There are things you don’t hear but wisdom (experience plus lessons learned) communicates them through your inner voice:

  • They don’t seem to have a compelling reason to do anything
  • They are withholding information
  • You think they’re lying about something
  • It seems that this is only “nice to have” but you haven’t gotten them to “must have”
  • The decision maker is not engaged
  • They are hesitant about spending the necessary money
  • You don’t seem to have their ear because they aren’t talking in terms working together
  • They have transitioned to a pricing conversation which suggests you haven’t cemented your value
  • They see you a vendor or supplier; not a partner or trusted advisor
  • They have an existing relationship that they don’t seem willing to blow up
  • They are not allowing you to follow your sales process
  • They are not allowing you to ask questions and you find yourself in show and tell mode

Then, there are the things you observe:

  • They aren’t making eye contact
  • They are distracted
  • They are giving you short answers and not explaining themselves
  • They are in a hurry
  • They’re looking at their watch
  • Their RFI/RFQ/RFP reads like it was written by a competitor

Some of the examples listed above are chronic – they occur most of the time to most of the salespeople.  Half of them may not know any better – shame on the training and coaching they are or should be getting!  But the other half have weaknesses in their Sales DNA which cause these things to keep happening to them.  A Sales Force Evaluation can smoke out gaps in their sales competencies and Sales DNA.  OMG measures all 21 Sales Core Competencies plus an additional 11, each with an average of 8 attributes.  That’s close to 250 sales specific findings for each salesperson!

Finally, your sales process which is integrated into your CRM application provides warnings, yellow flags, alerts, incomplete milestones, incomplete stages, time in stage too long, stuck opportunities…You do get those, don’t you?  Check out the Baseline Selling instance of Membrain.

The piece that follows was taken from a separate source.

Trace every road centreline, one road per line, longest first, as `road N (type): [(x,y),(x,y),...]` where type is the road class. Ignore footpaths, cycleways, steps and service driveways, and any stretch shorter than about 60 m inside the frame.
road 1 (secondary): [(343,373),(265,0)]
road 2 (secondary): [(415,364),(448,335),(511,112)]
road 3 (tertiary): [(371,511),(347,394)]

Pivoting back to my car which takes matters into its own hands.  The partial listing above is set to “alert-only” without evasive or protective measures.  How can we get salespeople to perform evasive and protective measures?  Evaluate/Train/Coach/Reevaluate.

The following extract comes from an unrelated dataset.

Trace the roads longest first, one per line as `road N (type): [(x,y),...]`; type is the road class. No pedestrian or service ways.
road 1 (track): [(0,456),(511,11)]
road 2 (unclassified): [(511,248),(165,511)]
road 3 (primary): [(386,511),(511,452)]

The evaluation tells us what they’re allowing to happen and why.  Training provides them with the strategy and tactics to use evasive action and protect the opportunity.  Coaching helps them master the strategies and tactics.

Improving sales effectiveness does not happen in isolation, automatically over time, or by magic.  Improved sales effectiveness and the resulting increase in revenue requires proactive, purposeful intervention as described above.

By the fourth quarter of 2021, we will encounter some of the most difficult selling conditions since November of 2008 when, without warning, the revenue spigot was turned completely off.  It remained partially closed through 2016 but from 2017 until the pandemic hit we were in full open fire hydrant mode.  Business was booming and for most companies, quickly returned to booming by the fourth quarter of 2020.

Now we are faced with some huge impending corporate income tax and payroll tax increases and they will be larger than what has been stated on the news.  Those large tax increases do one thing – they cause layoffs.  After the layoffs, consumer spending and confidence drop.  Then we see buying freezes and their related ripple effect where the companies that sell to those big companies experience cash reserve issues, initiate  buying freezes of their own, which work their way down to businesses of all sizes.

This time around you’ve been warned.  You have no more than eight months to prepare your sales team for some of the toughest selling ever and most salespeople have never experienced selling as difficult as what we will see in 2022.  On top of that, you’ll have more, not fewer competitors because when everyone is selling virtually, every competitor is just as close or just as far away as the next.  And if you’re not in the USA, don’t think you won’t be affected.  What happens here affects you wherever you are.

Now is the time to install early warning systems, sales force evaluations, targeted training and coaching, and more.  Prepare your sales teams now or pay the price in 2022!